The whole Yosemite opening sequence is extraneous (and a waste of money). The whole Enterprise as lemon and with skeleton crew was also unnecessary. Was it absolutely necessary to build a new bridge? Couldn't the previous set be salvaged and tweaked? I can easily envision how everything prior to them arriving at Nimbus III could have been rewritten in a much tighter and more satisfying way (saving them money, too).

Yeah, it was nice to see a new shuttlecraft, but if the ship wasn't a lemon then you wouldn't really need a shuttlecraft and shoddy looking hangar set. More money saved.

The money saved in the beginning alone might have been enough to dress up the ending more suitably and maybe closer to what Shatner originally had in mind.

There was money to be saved here and there throughout the entire film all the while telling the story more effectively. There's a lot put into the film that was just extraneous crap.
 
The whole Yosemite opening sequence is extraneous (and a waste of money).

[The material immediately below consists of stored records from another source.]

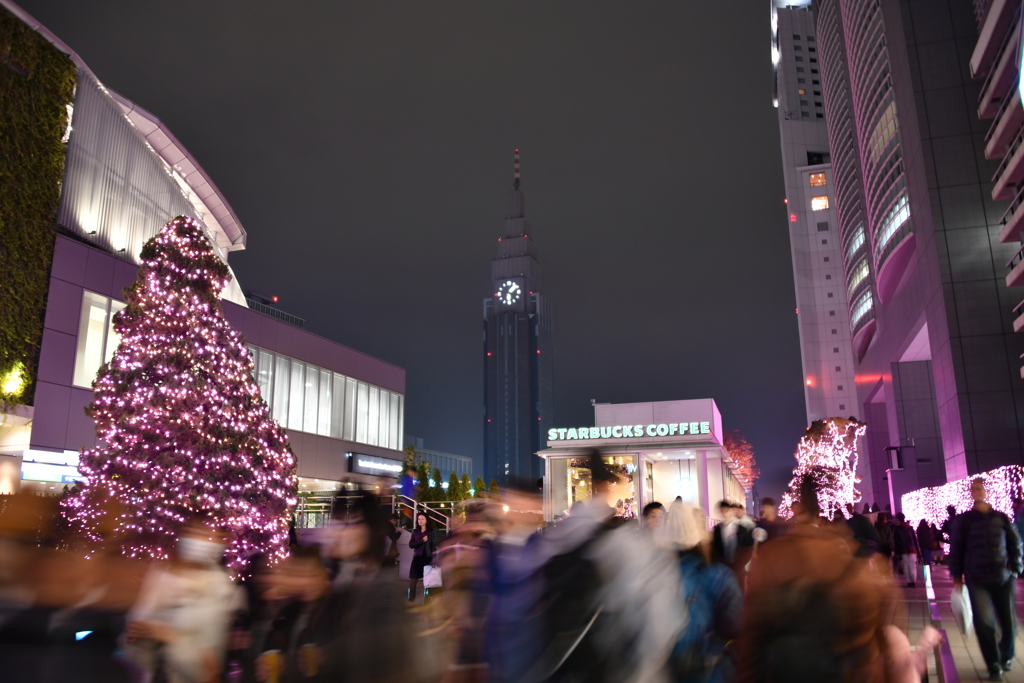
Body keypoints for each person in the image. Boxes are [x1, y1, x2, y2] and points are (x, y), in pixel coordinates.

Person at [737, 477, 897, 683]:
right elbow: (874, 626)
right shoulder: (846, 553)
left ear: (798, 508)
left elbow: (753, 636)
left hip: (788, 671)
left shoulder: (774, 556)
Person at [122, 513, 244, 683]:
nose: (197, 539)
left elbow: (208, 669)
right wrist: (137, 637)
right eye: (192, 530)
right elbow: (132, 646)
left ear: (220, 541)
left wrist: (169, 637)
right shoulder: (159, 576)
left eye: (207, 533)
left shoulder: (221, 589)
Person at [949, 477, 1023, 682]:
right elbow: (956, 549)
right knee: (984, 624)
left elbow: (1015, 544)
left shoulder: (1001, 518)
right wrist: (957, 576)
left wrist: (1015, 569)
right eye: (973, 489)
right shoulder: (964, 521)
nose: (976, 492)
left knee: (1008, 623)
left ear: (986, 491)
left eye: (979, 488)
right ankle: (993, 663)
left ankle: (1006, 656)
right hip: (977, 578)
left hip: (1003, 576)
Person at [667, 503, 743, 683]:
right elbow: (734, 624)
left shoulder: (657, 575)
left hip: (667, 670)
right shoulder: (720, 576)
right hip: (710, 668)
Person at [712, 501, 754, 583]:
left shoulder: (741, 529)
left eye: (726, 510)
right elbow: (715, 549)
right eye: (722, 511)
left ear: (731, 511)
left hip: (738, 570)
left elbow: (748, 550)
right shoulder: (717, 530)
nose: (724, 514)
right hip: (723, 570)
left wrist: (739, 565)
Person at [408, 512, 435, 602]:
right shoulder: (415, 532)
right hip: (417, 558)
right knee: (413, 581)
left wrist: (433, 560)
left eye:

The money saved in the beginning alone might have been enough to dress up the ending more suitably and maybe closer to what Shatner originally had in mind.

Yosemite was the best part of the film; it provided real character moments / living real life beyond the main plot. Part of the success of TWOK was the exploration of the long-lived relationships. Take that away, and you end up wit the cardboard "archetype" characters (read: lazy writing) seen in many Star Wars or Marvel movies.